**** Texto apresentado
No entanto, essa guerra nunca causou as grandes interrupções no fornecimento que muitos temiam, e os preços do petróleo acabaram por voltar à terra.

Como vai Israel reagir?

A questão que se coloca agora é saber como é que Israel vai optar por atacar o Irão - e se essa resposta vai perturbar os fluxos de petróleo para fora da região.

É demasiado cedo para dizer que haverá uma rutura no fornecimento de energia e os responsáveis norte-americanos farão provavelmente tudo o que for possível para a evitar.

Biden disse na quarta-feira que não apoia um ataque israelita às instalações nucleares iranianas.

“Há um risco razoável de que as instalações de energia e os fluxos de petróleo possam ser engolidos por uma escalada entre Israel e o Irão e os seus aliados”, disse McNally.

E depois, como responderia o Irão a um ataque direto de Israel?

“Há um número limitado de vezes que se pode jogar ao jogo da sorte sem se entrar num conflito”, explica Croft, um antigo analista da CIA.

Croft diz que existe o perigo de o Irão decidir “internacionalizar” o custo da crise, atacando instalações petrolíferas na região.

Os preços do petróleo dispararam em 2019, quando as instalações petrolíferas sauditas foram danificadas num ataque que as autoridades americanas atribuíram ao Irão.

“Esta resposta iraniana pode ser 2019 com esteróides”, diz Croft.

Ataque a instalações petrolíferas iranianas pode fazer subir os preços

Kevin Book, diretor-geral da ClearView Energy Partners, diz à CNN que acredita que o mercado petrolífero está a subestimar o risco no Médio Oriente neste momento.
********
**** Dados de entrada
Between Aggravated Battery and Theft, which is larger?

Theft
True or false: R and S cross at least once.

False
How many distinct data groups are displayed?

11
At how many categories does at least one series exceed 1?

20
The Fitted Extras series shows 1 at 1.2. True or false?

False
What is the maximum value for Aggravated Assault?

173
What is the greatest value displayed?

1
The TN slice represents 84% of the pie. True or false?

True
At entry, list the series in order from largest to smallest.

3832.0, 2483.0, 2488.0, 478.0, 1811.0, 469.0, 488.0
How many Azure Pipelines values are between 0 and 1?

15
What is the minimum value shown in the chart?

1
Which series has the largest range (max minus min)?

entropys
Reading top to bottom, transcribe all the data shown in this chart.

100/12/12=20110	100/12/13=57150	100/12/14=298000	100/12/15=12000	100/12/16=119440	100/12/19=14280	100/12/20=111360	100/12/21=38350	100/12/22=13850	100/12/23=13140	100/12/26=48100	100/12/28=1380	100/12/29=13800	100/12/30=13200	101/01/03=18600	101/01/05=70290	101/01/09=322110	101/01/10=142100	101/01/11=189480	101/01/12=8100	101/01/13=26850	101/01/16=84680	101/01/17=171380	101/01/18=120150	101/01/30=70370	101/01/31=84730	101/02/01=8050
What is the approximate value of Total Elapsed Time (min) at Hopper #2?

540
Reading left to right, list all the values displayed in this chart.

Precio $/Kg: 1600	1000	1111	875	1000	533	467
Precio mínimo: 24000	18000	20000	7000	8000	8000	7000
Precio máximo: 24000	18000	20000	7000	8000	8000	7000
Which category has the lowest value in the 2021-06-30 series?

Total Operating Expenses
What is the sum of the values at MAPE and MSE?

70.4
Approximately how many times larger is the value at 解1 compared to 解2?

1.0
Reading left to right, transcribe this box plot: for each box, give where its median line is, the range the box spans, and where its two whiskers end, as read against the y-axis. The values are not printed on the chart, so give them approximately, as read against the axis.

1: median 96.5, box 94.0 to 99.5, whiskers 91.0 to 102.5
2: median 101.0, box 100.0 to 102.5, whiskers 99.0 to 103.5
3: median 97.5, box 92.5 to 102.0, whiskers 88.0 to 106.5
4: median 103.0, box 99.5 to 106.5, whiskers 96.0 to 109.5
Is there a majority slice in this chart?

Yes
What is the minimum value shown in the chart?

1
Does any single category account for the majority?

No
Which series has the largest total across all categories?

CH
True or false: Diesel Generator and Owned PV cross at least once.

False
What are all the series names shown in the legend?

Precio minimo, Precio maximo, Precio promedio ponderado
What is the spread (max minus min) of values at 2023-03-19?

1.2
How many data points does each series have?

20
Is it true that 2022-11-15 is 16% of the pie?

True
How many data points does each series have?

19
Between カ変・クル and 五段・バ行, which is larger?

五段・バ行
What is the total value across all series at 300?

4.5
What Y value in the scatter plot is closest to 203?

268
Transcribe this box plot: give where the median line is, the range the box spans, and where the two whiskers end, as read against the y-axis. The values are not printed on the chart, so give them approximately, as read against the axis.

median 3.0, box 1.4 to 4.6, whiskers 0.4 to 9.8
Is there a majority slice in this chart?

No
********
** Tarefas do exercício **
a - No texto sobre o petróleo e o Irão, reescreva de forma mais breve o parágrafo que começa por "A questão que se coloca agora", mantendo os factos principais.
b - Segundo o texto sobre o petróleo e o Irão, que cargo ocupa Kevin Book?
c - Escreva, por favor, a continuação do texto sobre o petróleo e o Irão a partir do último parágrafo apresentado.

** Respostas esperadas **
a - Falta saber de que forma Israel atacará o Irão e se isso afetará a saída de petróleo da região.

b - Diretor-geral da ClearView Energy Partners.

c -
Se Israel atacar as instalações de energia iranianas, os preços mundiais do petróleo poderão subir dos cerca de 74 dólares da semana passada para 86 dólares por barril, disse a ClearView aos seus clientes esta semana.

Embora o Irão continue sob sanções devido ao seu programa nuclear, tem conseguido vender o seu petróleo no mercado mundial - principalmente à China.

Um risco é que a principal instalação de exportação do Irão, na ilha de Kharg, seja atacada. Isso poderia ter um impacto significativo porque representa 90% das exportações de petróleo do Irão, de acordo com a ClearView.

As exportações de petróleo do Irão totalizaram um “robusto” 1,8 milhões de barris por dia em agosto, de acordo com a Agência Internacional de Energia.

A perda desse petróleo teria impacto nos preços da energia.

Receios em relação ao Estreito de Ormuz

Em teoria, a Arábia Saudita e a OPEP poderiam compensar a perda desses barris, embora isso demorasse algum tempo a acontecer.

“Apesar de toda a conversa sobre a revolução do xisto, mais uma vez tudo se resumirá a uma chamada para Riade”, ironiza Croft, analista do RBC.

Também é possível que a administração Biden responda a uma interrupção libertando reservas de emergência da Reserva Estratégica de Petróleo. Biden drenou agressivamente o petróleo da SPR depois de a Rússia ter invadido a Ucrânia, mas continua a ser o maior suprimento de petróleo de emergência do mundo.

Um perigo maior é que o Irão retalie, interrompendo o fluxo de petróleo do Estreito de Ormuz, o ponto de estrangulamento de petróleo mais crítico do planeta.

O canal tem apenas 33 quilómetros de largura no seu ponto mais estreito e é a única forma de levar o petróleo do Golfo Pérsico para os oceanos do mundo.

Uma rutura no Estreito de Ormuz poderia fazer subir os preços do petróleo acima dos 100 dólares por barril, segundo a ClearView.

Os analistas do Citigroup escreveram numa nota aos clientes na quarta-feira: “Qualquer encerramento do Estreito de Ormuz representaria um ponto de viragem para o mercado global do petróleo e para a economia mundial”.

“Num tal cenário, os mercados petrolíferos mundiais estariam em águas desconhecidas, com os preços do petróleo a registarem provavelmente um aumento acentuado e significativo, muito além dos máximos históricos anteriores”, segundo a nota.

O Citi sublinhou que tal acontecimento é improvável e que o aumento dos preços seria temporário, à medida que o mercado se fosse adaptando.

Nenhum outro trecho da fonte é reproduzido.